Mali : l'ONU appelle à un déploiement rapide de la force internationale

Le Conseil de sécurité de l'ONU demande aux pays africains le déploiement de la Misma (Mission internationale de soutien au Mali sous conduite africaine).
© Chip East/Reuters

Le président malien a demandé l'aide de la France et des Nations unies afin de repousser les jihadistes. Dioncounda Traoré a adressé deux lettres, l'une au président François Hollande et l'autre au secrétaire général de l'ONU Ban Ki-moon. Paris a annoncé qu'une réponse serait donnée ce vendredi. Le Conseil de sécurité a dû, lui, se réunir d'urgence hier. Face à la détérioration de la situation sur le terrain, les quinze membres sont contraints d'agir vite. Les islamistes ont pris le contrôle de la ville de Konna dans le centre du pays, à l'issue de violents combats avec l'armée malienne, qui s'est retirée plus au sud à Sévaré où des renforts militaires sont arrivés.

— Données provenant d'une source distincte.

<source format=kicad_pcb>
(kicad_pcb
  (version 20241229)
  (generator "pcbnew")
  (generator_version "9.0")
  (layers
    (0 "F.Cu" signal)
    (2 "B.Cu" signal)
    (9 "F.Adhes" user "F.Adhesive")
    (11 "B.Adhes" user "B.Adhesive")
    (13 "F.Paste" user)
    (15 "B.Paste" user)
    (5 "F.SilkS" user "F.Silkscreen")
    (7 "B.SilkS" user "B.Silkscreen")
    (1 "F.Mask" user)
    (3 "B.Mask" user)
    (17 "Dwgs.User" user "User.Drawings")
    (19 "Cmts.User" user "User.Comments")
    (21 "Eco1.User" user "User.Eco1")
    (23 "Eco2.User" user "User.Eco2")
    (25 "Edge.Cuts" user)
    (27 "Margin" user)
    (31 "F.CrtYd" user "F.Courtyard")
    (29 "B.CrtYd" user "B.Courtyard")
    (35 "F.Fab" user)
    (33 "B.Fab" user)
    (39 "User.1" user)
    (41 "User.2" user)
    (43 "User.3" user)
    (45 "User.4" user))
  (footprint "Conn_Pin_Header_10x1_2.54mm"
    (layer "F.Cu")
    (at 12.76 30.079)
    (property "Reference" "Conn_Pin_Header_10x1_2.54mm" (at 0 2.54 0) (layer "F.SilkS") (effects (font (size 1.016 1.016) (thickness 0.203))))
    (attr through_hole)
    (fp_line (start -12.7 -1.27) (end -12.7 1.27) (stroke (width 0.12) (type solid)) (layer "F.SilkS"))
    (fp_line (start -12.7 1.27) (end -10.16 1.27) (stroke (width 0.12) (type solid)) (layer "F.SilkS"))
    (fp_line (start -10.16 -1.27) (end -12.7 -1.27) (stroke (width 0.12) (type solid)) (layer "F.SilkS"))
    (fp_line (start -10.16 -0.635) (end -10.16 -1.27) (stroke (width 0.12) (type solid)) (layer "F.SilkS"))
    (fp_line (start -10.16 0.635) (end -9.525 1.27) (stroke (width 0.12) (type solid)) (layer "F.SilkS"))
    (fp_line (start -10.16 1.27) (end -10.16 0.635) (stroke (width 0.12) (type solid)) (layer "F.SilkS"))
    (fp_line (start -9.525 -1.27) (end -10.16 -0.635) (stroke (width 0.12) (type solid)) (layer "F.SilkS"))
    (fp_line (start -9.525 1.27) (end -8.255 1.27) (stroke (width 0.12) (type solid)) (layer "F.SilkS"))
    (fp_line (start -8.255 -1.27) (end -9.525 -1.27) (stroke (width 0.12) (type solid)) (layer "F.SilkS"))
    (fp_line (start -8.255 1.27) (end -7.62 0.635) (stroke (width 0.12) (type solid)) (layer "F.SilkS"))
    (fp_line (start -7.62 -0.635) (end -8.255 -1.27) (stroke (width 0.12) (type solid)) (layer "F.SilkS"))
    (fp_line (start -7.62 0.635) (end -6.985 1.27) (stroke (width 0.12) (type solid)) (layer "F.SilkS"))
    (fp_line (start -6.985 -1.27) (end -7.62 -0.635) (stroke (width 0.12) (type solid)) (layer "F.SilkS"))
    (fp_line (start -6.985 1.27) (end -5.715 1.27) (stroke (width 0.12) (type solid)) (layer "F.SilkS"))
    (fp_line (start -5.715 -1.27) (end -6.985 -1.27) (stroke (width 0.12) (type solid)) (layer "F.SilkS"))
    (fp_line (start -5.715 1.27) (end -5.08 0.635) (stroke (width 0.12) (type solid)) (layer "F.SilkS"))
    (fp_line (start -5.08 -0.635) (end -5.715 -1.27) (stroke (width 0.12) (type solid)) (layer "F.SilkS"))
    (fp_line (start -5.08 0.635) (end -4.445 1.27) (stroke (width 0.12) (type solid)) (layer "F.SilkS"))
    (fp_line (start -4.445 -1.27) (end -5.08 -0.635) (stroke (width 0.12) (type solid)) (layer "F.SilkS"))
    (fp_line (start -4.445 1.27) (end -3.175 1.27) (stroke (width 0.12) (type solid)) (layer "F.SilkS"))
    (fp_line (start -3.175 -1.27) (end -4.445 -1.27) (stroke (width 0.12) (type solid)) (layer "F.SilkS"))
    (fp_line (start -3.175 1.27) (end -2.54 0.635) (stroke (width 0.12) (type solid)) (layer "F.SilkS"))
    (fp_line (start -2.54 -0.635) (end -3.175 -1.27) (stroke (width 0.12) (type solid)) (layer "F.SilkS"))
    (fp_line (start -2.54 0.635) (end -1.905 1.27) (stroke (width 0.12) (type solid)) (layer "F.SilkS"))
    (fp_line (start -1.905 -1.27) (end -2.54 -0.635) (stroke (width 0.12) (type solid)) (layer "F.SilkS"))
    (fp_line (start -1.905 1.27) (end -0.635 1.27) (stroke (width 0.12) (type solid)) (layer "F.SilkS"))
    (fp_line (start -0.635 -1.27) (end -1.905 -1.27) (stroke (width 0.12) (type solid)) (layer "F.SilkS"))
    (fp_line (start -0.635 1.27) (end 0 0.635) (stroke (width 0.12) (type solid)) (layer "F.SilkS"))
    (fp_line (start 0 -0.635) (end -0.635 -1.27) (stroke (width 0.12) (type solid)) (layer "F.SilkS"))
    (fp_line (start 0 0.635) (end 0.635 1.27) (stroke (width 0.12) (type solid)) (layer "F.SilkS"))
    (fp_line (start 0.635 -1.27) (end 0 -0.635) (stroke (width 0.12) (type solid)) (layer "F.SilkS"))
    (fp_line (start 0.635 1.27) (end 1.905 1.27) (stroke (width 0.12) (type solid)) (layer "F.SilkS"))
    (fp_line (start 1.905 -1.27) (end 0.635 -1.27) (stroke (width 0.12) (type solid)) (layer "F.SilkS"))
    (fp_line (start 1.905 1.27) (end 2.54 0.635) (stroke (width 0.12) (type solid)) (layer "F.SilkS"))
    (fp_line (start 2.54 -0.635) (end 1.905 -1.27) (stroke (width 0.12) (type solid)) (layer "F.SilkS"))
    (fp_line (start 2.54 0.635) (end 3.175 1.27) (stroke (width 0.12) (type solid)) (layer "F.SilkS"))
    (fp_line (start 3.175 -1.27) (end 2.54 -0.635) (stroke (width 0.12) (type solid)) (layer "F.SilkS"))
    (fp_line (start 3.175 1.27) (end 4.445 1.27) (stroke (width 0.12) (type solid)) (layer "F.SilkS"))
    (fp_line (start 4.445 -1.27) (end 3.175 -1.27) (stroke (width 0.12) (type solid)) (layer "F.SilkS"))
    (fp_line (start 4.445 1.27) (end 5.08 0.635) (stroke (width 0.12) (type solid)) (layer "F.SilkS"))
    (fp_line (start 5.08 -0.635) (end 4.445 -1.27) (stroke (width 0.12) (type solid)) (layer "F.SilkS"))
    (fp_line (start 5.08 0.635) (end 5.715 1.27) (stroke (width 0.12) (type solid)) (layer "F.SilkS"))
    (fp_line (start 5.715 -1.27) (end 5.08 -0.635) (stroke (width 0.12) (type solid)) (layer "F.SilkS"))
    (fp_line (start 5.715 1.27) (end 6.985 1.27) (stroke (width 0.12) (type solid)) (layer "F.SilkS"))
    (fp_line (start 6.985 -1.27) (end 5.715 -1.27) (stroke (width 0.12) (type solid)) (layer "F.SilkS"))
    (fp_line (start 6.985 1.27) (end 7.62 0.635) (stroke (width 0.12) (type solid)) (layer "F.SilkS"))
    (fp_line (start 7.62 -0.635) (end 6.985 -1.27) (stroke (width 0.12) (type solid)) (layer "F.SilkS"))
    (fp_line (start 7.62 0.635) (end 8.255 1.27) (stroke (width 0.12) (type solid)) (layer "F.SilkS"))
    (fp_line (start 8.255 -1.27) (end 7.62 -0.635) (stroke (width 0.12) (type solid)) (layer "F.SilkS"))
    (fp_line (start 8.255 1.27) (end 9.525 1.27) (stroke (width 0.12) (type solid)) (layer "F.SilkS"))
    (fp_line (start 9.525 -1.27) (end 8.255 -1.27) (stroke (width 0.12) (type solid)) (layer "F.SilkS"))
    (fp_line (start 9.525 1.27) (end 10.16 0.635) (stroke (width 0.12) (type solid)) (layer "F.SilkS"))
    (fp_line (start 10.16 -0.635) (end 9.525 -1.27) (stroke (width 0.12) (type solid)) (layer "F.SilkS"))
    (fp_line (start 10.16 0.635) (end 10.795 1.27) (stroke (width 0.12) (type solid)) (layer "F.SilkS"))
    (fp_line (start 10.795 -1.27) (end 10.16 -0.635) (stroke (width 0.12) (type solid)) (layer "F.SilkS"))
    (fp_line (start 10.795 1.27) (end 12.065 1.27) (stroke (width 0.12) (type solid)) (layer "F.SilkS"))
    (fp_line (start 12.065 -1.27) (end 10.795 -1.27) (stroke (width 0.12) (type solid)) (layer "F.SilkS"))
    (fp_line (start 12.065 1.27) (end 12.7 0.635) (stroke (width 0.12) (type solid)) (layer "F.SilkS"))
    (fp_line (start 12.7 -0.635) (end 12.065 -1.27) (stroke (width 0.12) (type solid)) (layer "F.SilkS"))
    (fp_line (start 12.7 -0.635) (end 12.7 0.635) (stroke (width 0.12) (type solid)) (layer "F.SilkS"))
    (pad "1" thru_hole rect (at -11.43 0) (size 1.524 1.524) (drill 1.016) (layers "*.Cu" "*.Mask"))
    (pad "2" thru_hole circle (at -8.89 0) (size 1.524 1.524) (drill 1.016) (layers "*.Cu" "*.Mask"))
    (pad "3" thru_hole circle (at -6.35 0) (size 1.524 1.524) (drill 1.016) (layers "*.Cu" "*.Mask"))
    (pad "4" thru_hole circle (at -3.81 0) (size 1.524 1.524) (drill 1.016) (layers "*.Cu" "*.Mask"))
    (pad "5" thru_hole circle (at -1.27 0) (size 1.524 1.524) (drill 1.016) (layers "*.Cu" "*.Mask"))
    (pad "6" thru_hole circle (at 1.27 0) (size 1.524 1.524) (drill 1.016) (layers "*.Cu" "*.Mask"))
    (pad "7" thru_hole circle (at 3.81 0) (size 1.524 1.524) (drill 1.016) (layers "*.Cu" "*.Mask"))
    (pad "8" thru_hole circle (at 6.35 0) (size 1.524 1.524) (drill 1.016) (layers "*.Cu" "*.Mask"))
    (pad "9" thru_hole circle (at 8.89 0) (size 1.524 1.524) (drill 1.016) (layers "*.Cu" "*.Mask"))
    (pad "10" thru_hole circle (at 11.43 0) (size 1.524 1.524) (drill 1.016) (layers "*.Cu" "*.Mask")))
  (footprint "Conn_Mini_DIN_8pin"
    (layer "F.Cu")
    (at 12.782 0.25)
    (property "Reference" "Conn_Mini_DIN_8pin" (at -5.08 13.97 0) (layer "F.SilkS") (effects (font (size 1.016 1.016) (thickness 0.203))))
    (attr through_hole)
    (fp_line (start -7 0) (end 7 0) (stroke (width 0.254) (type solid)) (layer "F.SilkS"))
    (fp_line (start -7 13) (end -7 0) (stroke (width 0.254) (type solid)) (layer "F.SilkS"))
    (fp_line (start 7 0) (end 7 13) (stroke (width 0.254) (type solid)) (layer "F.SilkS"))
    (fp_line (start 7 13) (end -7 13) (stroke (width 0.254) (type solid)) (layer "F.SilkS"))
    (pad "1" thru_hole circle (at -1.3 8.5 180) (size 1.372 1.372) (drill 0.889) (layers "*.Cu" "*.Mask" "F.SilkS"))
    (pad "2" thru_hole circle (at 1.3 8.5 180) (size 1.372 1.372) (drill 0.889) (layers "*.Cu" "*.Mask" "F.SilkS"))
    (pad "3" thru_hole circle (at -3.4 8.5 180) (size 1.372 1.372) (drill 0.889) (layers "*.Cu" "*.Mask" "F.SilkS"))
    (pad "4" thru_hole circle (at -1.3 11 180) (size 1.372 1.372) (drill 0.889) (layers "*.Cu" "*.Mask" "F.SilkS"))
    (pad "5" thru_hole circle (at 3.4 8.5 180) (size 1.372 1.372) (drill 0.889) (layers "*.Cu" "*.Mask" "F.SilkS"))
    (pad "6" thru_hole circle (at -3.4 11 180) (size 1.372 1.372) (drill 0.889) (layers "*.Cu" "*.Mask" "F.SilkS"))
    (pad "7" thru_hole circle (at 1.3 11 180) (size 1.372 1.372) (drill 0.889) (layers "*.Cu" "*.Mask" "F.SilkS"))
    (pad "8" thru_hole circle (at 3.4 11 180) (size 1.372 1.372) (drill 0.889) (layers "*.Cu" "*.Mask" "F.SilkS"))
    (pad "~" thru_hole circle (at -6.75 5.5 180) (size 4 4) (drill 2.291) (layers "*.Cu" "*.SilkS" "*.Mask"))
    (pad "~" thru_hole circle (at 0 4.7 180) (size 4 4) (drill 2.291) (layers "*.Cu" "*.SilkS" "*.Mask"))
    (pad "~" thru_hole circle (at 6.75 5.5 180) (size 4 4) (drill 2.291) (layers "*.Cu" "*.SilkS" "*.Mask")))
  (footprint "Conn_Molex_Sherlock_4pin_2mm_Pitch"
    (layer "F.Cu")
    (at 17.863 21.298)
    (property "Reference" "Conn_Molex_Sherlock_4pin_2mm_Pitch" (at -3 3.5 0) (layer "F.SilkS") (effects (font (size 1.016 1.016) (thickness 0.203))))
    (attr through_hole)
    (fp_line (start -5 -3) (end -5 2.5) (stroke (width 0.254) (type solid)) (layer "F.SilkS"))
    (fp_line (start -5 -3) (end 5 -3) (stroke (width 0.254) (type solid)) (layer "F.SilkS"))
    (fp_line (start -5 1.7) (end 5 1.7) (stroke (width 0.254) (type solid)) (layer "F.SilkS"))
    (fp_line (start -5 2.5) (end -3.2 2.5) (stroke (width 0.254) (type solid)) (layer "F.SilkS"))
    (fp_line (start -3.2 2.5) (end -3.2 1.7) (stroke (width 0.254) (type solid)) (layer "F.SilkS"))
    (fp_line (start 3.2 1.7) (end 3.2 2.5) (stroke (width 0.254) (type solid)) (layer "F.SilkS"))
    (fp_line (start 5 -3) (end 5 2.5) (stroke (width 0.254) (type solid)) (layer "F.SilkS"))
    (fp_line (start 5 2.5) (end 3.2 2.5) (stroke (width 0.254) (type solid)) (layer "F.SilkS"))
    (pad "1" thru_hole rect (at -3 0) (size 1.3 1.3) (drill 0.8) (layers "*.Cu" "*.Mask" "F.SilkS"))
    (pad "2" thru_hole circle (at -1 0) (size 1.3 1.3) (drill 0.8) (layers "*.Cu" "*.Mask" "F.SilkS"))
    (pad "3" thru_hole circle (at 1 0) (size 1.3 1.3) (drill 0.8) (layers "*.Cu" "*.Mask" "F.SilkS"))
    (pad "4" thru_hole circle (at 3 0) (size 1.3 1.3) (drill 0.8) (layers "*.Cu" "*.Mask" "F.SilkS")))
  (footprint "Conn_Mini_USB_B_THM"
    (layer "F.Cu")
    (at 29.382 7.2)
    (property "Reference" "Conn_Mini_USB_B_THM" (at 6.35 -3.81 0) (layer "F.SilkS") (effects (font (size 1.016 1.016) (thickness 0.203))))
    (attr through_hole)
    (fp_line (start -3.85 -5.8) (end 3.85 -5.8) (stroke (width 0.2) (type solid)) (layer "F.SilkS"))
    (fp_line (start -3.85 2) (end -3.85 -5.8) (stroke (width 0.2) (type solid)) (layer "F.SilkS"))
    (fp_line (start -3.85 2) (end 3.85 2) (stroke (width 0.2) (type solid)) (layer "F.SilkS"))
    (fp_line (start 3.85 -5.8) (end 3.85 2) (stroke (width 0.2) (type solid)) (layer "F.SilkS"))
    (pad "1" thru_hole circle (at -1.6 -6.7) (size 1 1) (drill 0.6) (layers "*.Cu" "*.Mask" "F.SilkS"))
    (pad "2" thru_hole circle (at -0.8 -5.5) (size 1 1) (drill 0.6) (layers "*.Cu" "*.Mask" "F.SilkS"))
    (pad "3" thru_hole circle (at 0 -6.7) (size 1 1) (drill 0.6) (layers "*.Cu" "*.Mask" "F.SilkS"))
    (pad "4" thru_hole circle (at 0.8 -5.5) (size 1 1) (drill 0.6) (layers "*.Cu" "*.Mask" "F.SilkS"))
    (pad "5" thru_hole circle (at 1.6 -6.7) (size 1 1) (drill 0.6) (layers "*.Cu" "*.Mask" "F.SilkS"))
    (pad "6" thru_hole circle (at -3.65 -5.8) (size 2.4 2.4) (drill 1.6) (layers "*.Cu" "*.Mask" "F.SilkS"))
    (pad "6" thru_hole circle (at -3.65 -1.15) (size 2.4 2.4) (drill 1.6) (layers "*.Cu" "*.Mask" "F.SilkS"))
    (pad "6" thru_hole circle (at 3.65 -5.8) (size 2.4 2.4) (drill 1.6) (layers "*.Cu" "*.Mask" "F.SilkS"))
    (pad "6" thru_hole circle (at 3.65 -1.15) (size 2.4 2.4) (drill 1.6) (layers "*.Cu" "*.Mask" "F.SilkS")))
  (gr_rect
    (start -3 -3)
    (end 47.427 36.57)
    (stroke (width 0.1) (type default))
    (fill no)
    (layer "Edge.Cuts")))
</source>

Avec notre correspondant à New York, Karim Lebhour

Cette nouvelle offensive des islamistes au Mali a pris de court les Nations unies. La force internationale, la Misma, Mission internationale de soutien au Mali, décidée le 21 décembre dernier n’est pas encore prête. Le Conseil de sécurité demande aux pays africains son déploiement.

Mais les 3 000 hommes de la Cédéao, Communauté économique des Etats de l’Afrique de l’Ouest, ne seront pas opérationnels avant plusieurs semaines voire plusieurs mois.

Un délai bien trop long alors que les combattants islamistes équipés de véhicules 4X4 et de mitrailleuses lourdes font route vers le Sud.

Tous les regards se tournent donc vers une possible intervention directe et rapide. Le Conseil de sécurité a pris acte de la demande d’aide militaire adressée par le président malien Diocounda Traoré à la France et qui a été transmise pour information aux Nations unies.

La France doit répondre ce vendredi 11 janvier à cette demande d’intervention qui paraît de plus en plus inévitable. Gérard Araud, son ambassadeur aux Nations unies le confirme.

Le Conseil de sécurité lance un avertissement aux terroristes pour les dissuader d'avancer vers le Sud. Si le message n'est pas entendu, le Conseil pourrait réagir plus fermement. Quant à la réponse de la France, elle sera annoncée à Paris par les autorités françaises.